Track the ratio of successful to total repair executions — a burn-rate SLO on your Lifeline
pipeline:

```elixir
# Prometheus/Grafana example (no Parapet required — any reporter works)
#
# SLO: 99% of repair_executed events should have outcome = "ok"
# Alert if error budget burns faster than your chosen rate
#
# Numerator:   oban_powertools_lifeline_repair_executed_count{action="retry", incident_class="orphaned_job", target_type="job"}
# Denominator: oban_powertools_lifeline_repair_executed_count (all outcomes)
#
# In Parapet (one consumer — works identically with Prometheus + Grafana without Parapet):
#
# Parapet.SLO.define(:lifeline_repair_success,
#   target: 0.99,
#   window: :rolling_28d,
#   good_events: [
#     metric: "oban_powertools.lifeline.repair_executed.count",
#     tag_filters: [outcome: "ok"]
#   ],
#   total_events: [
#     metric: "oban_powertools.lifeline.repair_executed.count"
#   ]
# )
```

Because the event names are stable, documented public API and the tag sets are low-cardinality,
any alerting system (Parapet, Prometheus alerting rules, Datadog monitors) can consume them with
confidence that the signal will not change without a SemVer-major announcement.
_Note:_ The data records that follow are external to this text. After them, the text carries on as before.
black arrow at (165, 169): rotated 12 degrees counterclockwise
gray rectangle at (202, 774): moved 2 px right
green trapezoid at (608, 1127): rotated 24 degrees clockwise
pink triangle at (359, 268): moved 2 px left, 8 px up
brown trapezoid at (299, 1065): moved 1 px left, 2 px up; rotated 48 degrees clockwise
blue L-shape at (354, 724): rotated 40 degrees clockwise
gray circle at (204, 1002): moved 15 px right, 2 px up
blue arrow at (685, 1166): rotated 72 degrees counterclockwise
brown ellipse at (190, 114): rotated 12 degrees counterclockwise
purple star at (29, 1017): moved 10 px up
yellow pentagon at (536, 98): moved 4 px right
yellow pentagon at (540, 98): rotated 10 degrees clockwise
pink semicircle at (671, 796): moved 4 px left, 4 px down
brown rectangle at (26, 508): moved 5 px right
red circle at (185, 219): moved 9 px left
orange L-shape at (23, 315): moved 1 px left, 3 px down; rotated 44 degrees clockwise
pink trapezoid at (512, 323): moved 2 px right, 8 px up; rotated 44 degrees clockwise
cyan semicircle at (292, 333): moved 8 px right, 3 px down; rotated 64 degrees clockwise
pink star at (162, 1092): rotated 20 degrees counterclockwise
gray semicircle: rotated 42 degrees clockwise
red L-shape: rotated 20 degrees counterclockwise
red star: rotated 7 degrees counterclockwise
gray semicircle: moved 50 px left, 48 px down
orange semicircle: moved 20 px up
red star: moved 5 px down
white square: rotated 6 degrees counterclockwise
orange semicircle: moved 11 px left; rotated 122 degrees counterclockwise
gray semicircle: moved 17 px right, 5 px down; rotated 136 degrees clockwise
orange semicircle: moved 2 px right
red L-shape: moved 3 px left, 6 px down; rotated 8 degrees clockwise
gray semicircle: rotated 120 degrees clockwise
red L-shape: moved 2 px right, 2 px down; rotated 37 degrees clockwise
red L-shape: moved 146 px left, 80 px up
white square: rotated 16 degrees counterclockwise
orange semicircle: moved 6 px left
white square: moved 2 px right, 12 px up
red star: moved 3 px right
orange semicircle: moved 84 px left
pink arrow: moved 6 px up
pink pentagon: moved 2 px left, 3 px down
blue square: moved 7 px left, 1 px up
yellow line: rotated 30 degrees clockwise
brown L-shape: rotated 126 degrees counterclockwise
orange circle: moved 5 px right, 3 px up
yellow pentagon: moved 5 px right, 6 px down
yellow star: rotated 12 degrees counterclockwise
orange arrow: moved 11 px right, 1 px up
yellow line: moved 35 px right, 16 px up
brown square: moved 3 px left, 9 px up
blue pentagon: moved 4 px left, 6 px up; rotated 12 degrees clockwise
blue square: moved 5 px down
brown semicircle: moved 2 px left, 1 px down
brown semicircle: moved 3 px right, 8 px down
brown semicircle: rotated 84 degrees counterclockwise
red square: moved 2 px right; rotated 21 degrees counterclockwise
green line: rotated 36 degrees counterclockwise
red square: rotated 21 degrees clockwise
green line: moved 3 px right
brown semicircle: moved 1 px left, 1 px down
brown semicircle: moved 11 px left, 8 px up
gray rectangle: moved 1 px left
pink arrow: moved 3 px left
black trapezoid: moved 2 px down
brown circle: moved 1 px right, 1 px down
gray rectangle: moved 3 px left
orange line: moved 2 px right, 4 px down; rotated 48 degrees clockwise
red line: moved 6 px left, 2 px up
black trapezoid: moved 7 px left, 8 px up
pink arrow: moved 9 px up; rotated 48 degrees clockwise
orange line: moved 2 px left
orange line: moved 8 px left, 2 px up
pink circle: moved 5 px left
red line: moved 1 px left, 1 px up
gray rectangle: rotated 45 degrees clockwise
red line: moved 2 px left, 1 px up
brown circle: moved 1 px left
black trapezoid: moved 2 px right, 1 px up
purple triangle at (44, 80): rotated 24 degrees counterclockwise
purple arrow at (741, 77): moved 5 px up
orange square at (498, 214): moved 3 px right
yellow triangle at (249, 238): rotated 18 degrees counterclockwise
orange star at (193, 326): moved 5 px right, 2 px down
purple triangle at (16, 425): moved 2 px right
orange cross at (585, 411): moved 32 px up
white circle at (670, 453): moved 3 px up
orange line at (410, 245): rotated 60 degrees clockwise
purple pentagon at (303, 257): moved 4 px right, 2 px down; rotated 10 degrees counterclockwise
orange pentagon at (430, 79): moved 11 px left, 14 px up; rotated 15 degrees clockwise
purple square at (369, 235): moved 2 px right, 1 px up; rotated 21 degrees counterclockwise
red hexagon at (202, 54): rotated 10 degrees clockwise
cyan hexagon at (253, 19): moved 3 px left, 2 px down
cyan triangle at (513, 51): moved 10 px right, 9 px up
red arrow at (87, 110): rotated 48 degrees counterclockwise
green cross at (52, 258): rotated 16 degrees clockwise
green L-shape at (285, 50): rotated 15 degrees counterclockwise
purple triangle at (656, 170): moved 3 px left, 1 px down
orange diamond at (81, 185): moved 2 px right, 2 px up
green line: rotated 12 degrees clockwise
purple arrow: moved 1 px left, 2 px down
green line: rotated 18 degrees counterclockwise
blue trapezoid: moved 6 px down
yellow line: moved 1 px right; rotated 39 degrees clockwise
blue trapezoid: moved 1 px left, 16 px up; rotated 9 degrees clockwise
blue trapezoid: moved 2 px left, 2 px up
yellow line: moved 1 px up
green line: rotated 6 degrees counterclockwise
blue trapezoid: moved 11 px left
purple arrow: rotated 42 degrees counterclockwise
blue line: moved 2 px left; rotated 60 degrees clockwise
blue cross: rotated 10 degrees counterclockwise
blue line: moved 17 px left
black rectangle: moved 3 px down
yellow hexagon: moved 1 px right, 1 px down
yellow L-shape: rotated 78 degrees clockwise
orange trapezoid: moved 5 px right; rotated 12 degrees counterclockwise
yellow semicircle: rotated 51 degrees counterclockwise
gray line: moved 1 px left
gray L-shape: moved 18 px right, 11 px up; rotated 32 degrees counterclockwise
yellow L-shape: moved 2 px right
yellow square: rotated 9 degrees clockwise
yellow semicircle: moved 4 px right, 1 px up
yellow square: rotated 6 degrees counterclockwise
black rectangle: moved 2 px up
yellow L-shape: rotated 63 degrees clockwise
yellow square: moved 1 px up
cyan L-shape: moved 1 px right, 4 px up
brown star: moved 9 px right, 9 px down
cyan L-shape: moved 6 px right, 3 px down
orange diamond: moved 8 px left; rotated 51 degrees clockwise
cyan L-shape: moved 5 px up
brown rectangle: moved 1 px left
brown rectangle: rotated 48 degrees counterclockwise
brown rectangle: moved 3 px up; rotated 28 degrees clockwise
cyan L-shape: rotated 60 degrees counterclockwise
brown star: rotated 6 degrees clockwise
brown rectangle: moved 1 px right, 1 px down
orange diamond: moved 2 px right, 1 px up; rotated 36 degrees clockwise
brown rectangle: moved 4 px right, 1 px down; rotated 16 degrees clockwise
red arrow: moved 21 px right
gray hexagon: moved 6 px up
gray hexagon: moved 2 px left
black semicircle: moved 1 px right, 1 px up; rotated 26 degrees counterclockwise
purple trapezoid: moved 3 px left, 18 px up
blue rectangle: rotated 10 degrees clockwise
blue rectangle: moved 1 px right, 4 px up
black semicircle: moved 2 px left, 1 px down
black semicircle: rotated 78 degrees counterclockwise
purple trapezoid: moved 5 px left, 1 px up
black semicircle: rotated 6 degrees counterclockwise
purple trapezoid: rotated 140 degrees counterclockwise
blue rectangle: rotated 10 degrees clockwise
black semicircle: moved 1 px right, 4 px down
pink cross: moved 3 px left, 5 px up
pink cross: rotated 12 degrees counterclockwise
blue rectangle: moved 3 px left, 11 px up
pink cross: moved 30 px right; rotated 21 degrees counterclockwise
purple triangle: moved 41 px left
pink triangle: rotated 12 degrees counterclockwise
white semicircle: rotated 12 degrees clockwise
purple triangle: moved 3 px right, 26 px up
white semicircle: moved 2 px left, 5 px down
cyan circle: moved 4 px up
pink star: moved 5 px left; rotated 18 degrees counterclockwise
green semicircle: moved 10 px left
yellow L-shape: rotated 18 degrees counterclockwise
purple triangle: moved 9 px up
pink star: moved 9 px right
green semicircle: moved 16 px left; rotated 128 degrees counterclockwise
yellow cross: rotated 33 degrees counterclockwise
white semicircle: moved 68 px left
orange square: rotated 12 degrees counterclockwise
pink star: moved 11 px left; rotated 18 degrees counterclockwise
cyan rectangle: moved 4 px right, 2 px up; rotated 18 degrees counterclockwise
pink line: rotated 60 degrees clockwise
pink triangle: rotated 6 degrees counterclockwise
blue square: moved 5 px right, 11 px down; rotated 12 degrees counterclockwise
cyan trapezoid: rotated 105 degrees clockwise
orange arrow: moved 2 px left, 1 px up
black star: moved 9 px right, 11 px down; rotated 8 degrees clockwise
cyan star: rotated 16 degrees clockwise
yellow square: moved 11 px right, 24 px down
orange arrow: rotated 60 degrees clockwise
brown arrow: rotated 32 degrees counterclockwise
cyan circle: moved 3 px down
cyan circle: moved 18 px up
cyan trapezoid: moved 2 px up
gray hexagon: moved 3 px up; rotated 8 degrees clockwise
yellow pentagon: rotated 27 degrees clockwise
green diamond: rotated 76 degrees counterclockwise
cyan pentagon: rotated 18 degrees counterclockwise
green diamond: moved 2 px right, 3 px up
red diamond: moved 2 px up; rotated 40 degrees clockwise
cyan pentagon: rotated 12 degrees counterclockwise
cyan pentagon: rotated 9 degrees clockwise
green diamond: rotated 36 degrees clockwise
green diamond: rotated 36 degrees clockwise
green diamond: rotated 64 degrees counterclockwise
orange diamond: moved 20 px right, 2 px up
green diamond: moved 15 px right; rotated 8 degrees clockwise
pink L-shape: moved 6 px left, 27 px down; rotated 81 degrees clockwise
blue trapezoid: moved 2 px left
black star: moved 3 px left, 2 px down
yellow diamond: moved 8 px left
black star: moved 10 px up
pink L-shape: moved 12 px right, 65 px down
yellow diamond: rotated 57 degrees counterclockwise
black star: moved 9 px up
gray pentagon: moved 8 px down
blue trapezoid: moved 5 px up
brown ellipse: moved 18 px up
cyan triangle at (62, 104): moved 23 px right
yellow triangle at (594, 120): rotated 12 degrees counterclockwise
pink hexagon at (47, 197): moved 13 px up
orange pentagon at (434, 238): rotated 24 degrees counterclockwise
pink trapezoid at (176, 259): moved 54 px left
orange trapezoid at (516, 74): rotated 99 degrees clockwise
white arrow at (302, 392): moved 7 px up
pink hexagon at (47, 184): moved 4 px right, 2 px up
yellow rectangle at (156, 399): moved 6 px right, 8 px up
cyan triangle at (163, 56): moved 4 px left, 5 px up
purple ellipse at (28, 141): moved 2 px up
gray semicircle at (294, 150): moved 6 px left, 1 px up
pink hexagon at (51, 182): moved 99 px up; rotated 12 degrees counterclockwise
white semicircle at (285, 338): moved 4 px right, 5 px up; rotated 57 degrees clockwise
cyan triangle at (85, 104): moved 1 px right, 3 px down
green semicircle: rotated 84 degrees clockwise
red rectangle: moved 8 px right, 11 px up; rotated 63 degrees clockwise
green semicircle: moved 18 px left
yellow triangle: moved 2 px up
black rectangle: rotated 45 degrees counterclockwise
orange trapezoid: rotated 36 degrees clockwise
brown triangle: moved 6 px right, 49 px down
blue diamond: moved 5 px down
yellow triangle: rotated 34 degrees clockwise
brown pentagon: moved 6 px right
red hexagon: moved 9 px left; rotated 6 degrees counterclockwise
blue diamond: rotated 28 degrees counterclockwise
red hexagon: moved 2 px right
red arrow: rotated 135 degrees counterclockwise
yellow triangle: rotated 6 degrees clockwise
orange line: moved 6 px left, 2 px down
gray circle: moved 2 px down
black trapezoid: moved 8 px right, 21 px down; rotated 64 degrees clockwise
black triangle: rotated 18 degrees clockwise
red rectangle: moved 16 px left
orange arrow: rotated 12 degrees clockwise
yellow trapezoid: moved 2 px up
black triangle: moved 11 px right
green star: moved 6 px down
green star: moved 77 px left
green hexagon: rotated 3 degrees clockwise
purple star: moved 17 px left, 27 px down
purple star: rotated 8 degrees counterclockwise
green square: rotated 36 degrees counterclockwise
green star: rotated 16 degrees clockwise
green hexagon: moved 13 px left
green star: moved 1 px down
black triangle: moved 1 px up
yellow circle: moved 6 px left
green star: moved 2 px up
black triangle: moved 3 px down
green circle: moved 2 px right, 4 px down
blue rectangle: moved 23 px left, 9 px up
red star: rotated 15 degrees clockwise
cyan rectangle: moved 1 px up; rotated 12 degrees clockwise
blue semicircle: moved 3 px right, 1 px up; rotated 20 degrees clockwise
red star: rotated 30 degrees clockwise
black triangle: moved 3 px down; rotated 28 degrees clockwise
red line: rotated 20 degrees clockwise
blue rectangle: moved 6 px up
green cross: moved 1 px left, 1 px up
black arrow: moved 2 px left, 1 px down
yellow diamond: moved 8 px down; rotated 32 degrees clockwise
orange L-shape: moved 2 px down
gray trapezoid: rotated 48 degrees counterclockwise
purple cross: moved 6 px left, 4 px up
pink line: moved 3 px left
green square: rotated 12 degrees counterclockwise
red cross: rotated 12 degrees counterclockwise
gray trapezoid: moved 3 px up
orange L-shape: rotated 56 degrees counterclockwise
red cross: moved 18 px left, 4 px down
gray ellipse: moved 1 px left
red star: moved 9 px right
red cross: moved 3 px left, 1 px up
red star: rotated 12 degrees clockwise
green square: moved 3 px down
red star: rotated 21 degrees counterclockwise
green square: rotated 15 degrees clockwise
Parapet is **one consumer**, not a coupling. The same metrics work equally well with Prometheus
+ Grafana, Datadog, or any reporter that understands `Telemetry.Metrics` definitions.

## What this is not

- `metrics/0` returns **metric definitions**, not a reporter or a running process.
- Powertools does not start a Telemetry supervisor. The host owns the supervision tree.
- Reporter choice is the host's. The library never bundles `telemetry_metrics_prometheus`,
  StatsD exporters, or any other reporter.
- Tag values are strings (e.g. `scope: "partitioned"`, `outcome: "ok"`), not atoms.
- Powertools does not re-emit Oban-core `[:oban, :job, :stop|:exception]` events. Golden-signal
  latency, throughput, and error-rate come from Oban itself.
- `oban_met` is not required and is not referenced by this feature.